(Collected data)
:::::

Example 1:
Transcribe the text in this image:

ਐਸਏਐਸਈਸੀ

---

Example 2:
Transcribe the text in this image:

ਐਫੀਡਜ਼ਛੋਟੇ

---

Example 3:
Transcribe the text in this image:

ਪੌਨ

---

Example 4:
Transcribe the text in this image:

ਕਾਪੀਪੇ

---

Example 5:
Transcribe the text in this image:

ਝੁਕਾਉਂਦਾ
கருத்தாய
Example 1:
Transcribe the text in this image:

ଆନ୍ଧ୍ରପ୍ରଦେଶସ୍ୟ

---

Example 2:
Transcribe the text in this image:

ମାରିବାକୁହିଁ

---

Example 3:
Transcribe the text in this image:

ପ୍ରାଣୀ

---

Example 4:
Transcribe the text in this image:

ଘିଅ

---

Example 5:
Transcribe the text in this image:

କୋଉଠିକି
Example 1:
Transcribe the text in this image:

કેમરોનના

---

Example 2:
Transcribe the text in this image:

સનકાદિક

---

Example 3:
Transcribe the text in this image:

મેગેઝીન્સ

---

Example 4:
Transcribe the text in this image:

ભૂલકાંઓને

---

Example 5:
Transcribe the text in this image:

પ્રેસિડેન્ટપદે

:::::

▸ **Requirement**
What is needed here is an exact reproduction of all the entries.

▸ **Task solution**
Example 1:
Transcribe the text in this image:

ਐਸਏਐਸਈਸੀ

---

Example 2:
Transcribe the text in this image:

ਐਫੀਡਜ਼ਛੋਟੇ

---

Example 3:
Transcribe the text in this image:

ਪੌਨ

---

Example 4:
Transcribe the text in this image:

ਕਾਪੀਪੇ

---

Example 5:
Transcribe the text in this image:

ਝੁਕਾਉਂਦਾ
கருத்தாய
Example 1:
Transcribe the text in this image:

ଆନ୍ଧ୍ରପ୍ରଦେଶସ୍ୟ

---

Example 2:
Transcribe the text in this image:

ମାରିବାକୁହିଁ

---

Example 3:
Transcribe the text in this image:

ପ୍ରାଣୀ

---

Example 4:
Transcribe the text in this image:

ଘିଅ

---

Example 5:
Transcribe the text in this image:

କୋଉଠିକି
Example 1:
Transcribe the text in this image:

કેમરોનના

---

Example 2:
Transcribe the text in this image:

સનકાદિક

---

Example 3:
Transcribe the text in this image:

મેગેઝીન્સ

---

Example 4:
Transcribe the text in this image:

ભૂલકાંઓને

---

Example 5:
Transcribe the text in this image:

પ્રેસિડેન્ટપદે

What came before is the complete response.